Data for analysis Block Start
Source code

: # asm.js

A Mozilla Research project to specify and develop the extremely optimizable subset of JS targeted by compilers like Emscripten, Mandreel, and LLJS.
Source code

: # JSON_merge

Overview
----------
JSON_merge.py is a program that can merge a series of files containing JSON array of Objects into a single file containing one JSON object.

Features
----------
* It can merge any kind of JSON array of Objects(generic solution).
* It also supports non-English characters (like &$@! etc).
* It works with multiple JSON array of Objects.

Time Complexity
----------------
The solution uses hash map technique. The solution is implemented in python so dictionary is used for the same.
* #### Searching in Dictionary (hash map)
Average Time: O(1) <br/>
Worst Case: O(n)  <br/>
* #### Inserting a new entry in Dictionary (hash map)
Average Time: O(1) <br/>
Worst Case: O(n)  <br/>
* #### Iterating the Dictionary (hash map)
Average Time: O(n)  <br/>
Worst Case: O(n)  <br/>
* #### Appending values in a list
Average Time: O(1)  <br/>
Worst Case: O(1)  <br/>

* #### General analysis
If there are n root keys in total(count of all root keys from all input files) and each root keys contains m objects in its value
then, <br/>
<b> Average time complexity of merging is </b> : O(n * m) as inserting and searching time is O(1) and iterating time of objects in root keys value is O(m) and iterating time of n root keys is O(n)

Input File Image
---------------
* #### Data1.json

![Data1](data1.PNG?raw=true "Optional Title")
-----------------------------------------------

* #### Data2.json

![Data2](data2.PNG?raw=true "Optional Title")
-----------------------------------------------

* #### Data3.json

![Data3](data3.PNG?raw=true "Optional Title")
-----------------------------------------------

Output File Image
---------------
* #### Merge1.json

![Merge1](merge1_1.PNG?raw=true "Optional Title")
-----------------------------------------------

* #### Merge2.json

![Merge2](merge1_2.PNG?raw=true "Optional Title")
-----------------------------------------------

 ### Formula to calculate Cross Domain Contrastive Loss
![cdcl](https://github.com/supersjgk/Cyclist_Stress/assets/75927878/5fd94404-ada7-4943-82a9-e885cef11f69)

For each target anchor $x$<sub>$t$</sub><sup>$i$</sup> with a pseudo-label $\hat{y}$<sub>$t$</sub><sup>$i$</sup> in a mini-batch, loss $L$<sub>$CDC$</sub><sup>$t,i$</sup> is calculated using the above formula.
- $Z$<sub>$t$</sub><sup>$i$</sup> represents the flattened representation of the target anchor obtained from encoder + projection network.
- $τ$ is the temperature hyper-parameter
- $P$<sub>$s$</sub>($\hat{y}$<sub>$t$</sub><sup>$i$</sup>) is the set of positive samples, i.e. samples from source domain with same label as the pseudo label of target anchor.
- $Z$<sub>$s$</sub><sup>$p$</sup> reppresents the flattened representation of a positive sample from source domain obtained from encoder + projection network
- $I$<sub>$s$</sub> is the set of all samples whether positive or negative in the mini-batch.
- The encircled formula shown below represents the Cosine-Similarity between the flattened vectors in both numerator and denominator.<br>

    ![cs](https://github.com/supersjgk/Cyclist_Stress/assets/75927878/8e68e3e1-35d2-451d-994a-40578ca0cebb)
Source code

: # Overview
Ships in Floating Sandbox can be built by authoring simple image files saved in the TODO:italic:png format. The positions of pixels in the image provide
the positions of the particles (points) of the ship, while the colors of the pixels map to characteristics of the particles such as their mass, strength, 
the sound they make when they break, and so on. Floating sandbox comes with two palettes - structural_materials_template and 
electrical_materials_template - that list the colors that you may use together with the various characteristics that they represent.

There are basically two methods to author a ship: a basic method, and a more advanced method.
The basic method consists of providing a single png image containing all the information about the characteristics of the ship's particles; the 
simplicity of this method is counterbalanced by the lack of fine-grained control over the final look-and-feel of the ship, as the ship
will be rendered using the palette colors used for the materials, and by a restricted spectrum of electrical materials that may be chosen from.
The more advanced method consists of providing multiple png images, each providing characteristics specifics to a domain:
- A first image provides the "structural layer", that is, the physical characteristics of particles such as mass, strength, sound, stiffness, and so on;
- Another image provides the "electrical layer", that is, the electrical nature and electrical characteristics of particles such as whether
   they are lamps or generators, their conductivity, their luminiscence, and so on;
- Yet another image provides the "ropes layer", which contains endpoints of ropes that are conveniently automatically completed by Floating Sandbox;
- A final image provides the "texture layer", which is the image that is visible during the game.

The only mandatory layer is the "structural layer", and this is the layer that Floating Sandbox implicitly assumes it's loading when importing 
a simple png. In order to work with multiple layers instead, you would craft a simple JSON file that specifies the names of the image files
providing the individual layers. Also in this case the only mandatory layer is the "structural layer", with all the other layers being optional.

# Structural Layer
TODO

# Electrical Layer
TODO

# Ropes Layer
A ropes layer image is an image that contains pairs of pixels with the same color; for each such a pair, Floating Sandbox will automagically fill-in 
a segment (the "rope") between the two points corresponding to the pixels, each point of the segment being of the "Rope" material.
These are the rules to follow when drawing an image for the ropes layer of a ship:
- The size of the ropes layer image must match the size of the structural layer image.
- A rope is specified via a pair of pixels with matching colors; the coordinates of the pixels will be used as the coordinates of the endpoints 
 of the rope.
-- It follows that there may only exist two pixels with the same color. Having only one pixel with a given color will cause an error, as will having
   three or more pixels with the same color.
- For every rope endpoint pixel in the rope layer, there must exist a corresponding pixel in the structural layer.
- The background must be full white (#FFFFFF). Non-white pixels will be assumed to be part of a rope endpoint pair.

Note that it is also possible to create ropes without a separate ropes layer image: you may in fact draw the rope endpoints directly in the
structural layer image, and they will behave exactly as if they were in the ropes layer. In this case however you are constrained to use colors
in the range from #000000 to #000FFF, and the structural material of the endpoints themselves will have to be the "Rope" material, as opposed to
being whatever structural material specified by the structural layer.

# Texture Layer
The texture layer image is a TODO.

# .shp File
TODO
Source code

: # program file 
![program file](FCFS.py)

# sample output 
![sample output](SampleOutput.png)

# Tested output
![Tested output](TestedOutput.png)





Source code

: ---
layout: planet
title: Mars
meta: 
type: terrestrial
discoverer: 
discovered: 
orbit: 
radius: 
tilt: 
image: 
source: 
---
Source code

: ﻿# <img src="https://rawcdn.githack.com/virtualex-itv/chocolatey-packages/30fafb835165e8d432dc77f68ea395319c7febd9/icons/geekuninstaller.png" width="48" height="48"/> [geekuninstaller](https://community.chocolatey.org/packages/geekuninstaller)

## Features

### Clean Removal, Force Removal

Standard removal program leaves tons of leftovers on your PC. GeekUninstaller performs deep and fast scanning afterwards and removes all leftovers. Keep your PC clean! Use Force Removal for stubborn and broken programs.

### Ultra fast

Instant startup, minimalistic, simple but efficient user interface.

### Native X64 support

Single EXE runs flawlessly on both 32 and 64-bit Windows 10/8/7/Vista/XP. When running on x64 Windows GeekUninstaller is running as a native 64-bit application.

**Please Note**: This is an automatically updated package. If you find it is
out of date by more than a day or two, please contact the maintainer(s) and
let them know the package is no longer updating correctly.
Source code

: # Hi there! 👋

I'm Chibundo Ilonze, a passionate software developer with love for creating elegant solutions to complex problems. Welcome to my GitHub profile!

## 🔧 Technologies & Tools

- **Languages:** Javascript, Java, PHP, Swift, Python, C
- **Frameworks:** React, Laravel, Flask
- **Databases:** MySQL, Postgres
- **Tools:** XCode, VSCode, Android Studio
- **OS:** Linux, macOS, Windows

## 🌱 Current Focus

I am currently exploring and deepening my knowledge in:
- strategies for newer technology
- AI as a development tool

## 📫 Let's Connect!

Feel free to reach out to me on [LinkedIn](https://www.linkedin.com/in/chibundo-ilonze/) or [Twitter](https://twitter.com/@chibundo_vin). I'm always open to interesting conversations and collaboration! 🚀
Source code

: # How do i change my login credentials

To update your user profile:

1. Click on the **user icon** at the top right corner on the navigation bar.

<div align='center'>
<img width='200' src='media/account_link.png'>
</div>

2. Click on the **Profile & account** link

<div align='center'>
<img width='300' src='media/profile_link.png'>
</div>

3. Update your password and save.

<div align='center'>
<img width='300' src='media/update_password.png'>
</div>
Data for analysis Block End
Exercise directions:
When a line in the data above contains the string "Tested", copy that line.

Exercise answer:
# Tested output
![Tested output](TestedOutput.png)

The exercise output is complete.